Source texts of formatted documents
════════════════════

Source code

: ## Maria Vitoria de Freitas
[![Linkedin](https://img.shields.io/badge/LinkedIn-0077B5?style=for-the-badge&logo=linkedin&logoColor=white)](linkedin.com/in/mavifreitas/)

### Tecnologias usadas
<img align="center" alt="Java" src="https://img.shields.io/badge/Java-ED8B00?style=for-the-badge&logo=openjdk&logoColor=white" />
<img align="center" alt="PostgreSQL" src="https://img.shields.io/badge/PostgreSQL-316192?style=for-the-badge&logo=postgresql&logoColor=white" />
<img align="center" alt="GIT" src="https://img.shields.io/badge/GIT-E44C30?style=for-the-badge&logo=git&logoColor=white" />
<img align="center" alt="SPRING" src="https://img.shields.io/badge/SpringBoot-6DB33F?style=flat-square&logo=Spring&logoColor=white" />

════════════════════

### WRITTEN TASK
Output every record in full, exactly as it was given.

### TASK RESULT
Source code

: ## Maria Vitoria de Freitas
[![Linkedin](https://img.shields.io/badge/LinkedIn-0077B5?style=for-the-badge&logo=linkedin&logoColor=white)](linkedin.com/in/mavifreitas/)

### Tecnologias usadas
<img align="center" alt="Java" src="https://img.shields.io/badge/Java-ED8B00?style=for-the-badge&logo=openjdk&logoColor=white" />
<img align="center" alt="PostgreSQL" src="https://img.shields.io/badge/PostgreSQL-316192?style=for-the-badge&logo=postgresql&logoColor=white" />
<img align="center" alt="GIT" src="https://img.shields.io/badge/GIT-E44C30?style=for-the-badge&logo=git&logoColor=white" />
<img align="center" alt="SPRING" src="https://img.shields.io/badge/SpringBoot-6DB33F?style=flat-square&logo=Spring&logoColor=white" />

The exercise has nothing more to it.